The Ministry of Information has threatened to suspend two opposition papers for insulting the King and Prime Minister Hun Sen, but the editor of one of the publications said Wednesday he stands by his story.
Khieu Kanharith, secretary of state at the Ministry of Information, said he planned to suspend the Khmer-language newspapers Samleng Yuvachon Khmer (Voice of Khmer Youth) and Moneaksekar Khmer (Khmer Conscience) for editorials and stories printed in the last week.
“I plan to suspend them, but now they have asked for a pardon,” Khieu Kanharith said. “I asked them to write the [apology] in a published letter. After I see the letters, I will decide what to do.”
He said the offensive article in Samleng Yuvachon Khmer had the headline “Do you know whether Hun Sen becomes the Yuon dog or Chinese dog?” which appeared in the Feb 13-14 edition. “Yuon” is considered by Vietnamese to be a derogatory term.
The pieces in Moneaksekar Khmer being targeted by the government are an editorial on Feb 10 entitled “If Khmers are lazy, the Khmer King is lazy, too,” and another editorial that appeared the following day with the headline, “Vietnamese immigrants chide that Khmers are lazy, what do the Khmer people think of this?”
Khieu Kanharith said the articles are “against the King and [could] incite racial riots.” He said the violations of Samleng Yuvachon Khmer are more serious because the story “compares Hun Sen to a dog.”
Dam Sith, editor of Moneaksekar Khmer, said he stands by the editorials in his paper, saying the publication did nothing wrong.
“They want to muzzle the opposition newspapers,” Dam Sith said. “This is a very ugly habit of the government.”
Editors at Samleng Yuvachon Khmer could not be reached for comment.
Information Minister Lu Laysreng said he is meeting with the editors of the papers to “educate” them and encourage them to write “more positive news.
“I am telling my colleagues to do better,” he said.
But Dam Sith said the government should also try harder.
“Why do they know only how to suspend the papers?” he asked. “Why don’t they think of illegal Vietnamese immigrants in Cambodia?”
Wayne Sharpe, director of the Institute for Media, Policy and Civil Society in Cambodia, said according to Cambodian press law, the government can suspend a paper only if it threatens national security or creates political instability. The institute is a Canadian NGO that is training Cambodian journalists.
Lin Neumann, a Bangkok-based consultant to the Committee to Protect Journalists, said threats to suspend newspapers are a volation of international norms of press freedom.
“The government should not be using its power to license the press as a tool to enforce government policy,” he said.

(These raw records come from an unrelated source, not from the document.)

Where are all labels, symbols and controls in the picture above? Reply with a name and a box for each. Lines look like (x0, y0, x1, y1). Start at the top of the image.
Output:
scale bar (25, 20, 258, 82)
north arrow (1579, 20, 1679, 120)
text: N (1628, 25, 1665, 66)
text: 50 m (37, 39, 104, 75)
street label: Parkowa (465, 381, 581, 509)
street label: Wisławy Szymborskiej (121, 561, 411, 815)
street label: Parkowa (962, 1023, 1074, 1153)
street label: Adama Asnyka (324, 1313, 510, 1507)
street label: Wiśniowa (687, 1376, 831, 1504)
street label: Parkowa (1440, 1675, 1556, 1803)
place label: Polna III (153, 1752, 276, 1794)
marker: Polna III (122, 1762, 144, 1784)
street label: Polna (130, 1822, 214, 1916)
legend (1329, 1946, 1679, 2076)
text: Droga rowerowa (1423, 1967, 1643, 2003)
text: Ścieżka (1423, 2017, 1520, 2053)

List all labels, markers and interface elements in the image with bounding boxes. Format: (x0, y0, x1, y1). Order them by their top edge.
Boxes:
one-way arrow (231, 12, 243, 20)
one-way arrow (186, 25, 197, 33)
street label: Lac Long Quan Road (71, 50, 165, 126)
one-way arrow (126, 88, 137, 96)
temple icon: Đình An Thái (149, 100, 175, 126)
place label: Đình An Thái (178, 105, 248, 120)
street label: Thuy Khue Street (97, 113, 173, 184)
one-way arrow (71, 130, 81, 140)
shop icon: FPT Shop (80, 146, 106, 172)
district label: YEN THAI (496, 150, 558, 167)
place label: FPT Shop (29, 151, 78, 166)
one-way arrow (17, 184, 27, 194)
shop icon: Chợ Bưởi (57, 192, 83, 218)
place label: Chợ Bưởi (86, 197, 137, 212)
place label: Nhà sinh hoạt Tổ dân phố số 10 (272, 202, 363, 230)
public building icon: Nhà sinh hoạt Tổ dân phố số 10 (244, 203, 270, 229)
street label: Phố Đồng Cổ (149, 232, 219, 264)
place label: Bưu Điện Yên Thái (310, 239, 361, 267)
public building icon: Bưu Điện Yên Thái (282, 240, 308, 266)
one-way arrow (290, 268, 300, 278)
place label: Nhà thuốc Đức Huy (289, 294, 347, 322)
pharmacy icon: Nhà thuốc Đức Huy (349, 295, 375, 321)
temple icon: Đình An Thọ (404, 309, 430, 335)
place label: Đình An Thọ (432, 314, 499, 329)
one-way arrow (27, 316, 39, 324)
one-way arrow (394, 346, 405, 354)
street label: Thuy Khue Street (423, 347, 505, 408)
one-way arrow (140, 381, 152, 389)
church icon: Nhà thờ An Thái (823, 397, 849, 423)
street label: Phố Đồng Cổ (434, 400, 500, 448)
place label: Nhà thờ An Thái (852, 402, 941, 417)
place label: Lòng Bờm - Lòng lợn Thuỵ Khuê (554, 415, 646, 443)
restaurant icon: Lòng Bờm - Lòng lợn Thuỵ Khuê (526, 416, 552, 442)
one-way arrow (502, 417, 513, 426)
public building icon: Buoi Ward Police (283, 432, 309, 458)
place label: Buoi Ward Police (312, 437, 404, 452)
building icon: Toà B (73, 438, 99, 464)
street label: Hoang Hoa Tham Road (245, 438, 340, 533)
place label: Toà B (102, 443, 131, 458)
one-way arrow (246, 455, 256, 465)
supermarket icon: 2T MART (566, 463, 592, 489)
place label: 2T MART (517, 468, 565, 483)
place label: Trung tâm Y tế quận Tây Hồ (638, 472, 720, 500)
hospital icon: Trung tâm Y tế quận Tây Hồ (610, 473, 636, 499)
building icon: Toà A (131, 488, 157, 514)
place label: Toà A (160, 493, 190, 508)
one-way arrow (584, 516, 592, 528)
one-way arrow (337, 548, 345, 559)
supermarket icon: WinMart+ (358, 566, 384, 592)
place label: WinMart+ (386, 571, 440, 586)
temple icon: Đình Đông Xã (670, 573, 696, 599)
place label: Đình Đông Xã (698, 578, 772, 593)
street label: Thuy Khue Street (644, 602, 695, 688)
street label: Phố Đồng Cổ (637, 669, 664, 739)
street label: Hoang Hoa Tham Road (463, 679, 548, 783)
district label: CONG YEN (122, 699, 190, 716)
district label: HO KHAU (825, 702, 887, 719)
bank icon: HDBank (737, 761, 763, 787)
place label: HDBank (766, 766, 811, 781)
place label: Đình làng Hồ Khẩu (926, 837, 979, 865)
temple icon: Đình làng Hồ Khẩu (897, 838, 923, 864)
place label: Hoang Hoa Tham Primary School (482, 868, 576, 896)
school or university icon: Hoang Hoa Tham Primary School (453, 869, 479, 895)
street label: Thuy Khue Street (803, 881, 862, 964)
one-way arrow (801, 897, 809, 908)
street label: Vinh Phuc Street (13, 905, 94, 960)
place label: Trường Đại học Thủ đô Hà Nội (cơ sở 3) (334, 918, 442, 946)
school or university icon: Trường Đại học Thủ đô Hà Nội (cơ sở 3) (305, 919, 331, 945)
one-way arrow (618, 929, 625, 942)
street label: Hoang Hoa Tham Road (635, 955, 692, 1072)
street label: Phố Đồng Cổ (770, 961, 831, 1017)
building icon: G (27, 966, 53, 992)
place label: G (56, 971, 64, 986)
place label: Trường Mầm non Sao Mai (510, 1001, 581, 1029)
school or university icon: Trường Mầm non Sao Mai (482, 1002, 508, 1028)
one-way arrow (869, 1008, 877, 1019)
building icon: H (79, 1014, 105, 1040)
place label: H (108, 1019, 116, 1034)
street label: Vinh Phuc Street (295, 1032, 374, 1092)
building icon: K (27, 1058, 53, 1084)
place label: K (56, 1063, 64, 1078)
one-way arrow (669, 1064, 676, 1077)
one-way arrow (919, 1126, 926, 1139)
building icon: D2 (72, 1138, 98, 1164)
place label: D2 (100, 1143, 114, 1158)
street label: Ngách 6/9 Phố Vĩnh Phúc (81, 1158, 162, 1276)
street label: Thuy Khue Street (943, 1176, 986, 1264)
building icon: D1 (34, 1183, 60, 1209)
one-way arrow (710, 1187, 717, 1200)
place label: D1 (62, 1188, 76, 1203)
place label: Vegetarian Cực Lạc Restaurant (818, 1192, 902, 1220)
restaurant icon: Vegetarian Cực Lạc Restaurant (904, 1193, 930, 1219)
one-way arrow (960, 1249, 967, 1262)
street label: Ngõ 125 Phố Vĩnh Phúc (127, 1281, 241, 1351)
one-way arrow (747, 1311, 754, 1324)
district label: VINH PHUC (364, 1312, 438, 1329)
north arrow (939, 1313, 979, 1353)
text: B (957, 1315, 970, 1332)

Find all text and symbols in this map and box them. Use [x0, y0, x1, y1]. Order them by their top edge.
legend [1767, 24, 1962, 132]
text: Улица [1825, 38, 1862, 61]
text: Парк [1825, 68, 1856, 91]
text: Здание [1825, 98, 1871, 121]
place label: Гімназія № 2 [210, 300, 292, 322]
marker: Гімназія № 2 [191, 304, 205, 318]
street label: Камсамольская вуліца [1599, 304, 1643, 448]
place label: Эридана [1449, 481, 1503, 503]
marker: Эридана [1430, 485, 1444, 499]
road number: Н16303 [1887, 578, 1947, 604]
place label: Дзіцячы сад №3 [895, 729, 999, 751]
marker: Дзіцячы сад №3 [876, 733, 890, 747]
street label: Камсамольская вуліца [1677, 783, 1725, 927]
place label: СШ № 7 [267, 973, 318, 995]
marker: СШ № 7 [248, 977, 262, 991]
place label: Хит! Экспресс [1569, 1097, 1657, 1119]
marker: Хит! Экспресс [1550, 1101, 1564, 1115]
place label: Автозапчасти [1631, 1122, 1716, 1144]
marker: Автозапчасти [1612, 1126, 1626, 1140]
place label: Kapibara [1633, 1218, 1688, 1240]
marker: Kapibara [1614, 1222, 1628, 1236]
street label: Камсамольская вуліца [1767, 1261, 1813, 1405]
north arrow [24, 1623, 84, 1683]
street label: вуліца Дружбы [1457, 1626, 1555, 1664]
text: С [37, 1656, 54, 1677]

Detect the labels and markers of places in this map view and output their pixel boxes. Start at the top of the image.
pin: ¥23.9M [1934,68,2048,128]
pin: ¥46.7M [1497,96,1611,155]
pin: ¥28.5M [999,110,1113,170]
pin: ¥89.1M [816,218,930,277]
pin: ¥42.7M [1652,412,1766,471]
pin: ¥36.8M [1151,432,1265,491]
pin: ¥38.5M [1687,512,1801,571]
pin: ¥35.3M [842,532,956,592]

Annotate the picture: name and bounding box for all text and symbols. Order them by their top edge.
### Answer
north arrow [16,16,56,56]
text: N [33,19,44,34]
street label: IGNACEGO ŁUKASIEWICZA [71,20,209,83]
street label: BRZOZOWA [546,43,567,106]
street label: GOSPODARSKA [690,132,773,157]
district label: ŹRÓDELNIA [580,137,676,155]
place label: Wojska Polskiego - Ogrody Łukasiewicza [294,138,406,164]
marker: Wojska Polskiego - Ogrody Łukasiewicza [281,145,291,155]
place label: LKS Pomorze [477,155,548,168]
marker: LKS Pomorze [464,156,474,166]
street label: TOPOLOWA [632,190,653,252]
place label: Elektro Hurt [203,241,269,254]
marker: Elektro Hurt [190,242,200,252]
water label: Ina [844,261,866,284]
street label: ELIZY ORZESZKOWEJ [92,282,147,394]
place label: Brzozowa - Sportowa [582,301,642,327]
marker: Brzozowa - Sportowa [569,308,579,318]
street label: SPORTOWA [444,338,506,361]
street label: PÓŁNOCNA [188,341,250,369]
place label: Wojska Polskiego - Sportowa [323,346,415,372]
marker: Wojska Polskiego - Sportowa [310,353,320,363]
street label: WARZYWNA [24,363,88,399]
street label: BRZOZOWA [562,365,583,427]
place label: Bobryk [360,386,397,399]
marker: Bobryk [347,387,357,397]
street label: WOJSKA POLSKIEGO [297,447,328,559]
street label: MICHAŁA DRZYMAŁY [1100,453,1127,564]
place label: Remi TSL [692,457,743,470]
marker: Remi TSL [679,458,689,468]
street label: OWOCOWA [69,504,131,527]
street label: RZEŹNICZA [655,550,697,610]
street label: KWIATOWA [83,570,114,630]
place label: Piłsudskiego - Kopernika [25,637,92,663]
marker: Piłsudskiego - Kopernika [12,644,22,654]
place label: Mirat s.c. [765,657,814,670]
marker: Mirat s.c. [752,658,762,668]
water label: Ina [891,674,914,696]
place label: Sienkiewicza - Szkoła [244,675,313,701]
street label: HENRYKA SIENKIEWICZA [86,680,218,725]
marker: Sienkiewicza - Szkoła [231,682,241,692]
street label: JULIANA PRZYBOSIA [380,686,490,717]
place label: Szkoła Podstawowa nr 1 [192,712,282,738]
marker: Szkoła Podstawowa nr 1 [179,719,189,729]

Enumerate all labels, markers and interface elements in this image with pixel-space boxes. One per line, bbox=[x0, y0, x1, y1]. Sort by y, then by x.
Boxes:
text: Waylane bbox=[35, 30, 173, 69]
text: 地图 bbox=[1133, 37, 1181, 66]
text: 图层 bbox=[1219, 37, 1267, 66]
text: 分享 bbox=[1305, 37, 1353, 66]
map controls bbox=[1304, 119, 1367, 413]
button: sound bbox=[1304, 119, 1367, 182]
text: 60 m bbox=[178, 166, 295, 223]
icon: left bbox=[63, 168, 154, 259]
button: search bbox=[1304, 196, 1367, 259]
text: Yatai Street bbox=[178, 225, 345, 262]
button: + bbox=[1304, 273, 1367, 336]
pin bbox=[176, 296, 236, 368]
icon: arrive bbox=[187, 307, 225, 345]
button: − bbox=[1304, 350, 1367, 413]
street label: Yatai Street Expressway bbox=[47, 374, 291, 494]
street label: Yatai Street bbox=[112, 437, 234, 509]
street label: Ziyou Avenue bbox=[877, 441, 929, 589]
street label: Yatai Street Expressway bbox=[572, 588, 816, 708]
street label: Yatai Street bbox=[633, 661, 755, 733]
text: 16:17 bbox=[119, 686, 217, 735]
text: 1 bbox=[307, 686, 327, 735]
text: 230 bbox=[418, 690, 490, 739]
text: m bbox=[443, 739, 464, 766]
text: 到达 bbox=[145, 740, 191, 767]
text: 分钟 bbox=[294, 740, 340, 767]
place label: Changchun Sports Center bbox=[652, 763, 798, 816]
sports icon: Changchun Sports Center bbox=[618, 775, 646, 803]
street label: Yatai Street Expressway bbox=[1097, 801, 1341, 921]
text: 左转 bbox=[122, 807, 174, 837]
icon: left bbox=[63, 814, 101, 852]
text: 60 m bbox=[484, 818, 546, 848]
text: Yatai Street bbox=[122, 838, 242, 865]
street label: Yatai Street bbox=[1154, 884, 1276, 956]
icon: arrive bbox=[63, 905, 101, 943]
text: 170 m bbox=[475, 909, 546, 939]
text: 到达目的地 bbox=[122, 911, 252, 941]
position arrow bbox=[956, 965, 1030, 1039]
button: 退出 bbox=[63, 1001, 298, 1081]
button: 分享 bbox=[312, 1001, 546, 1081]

Koul Panha, a founding member of local human rights group Adhoc and now an adviser, said “freedom of the press is still weak in Cambodia.”
“Freedom is still limited because you can only say things that support those in power,” he said. “That is not fair to freedom.”
Phi Thach, chief of cabinet for the opposition Sam Rainsy Party, said the purpose of the threat is to ban the opposition from the political scene. “They want to reduce the volume of the opposition voice,” he said.
The last major crackdown on print media occurred in January 1998, when six opposition papers were suspended. It was the largest single media crackdown since the 1993 UN-sponsored elections.
Then-Second Prime Minister Hun Sen repealed the suspensions and halted legal proceedings against the papers, saying the case would not be conducive to free and fair elections.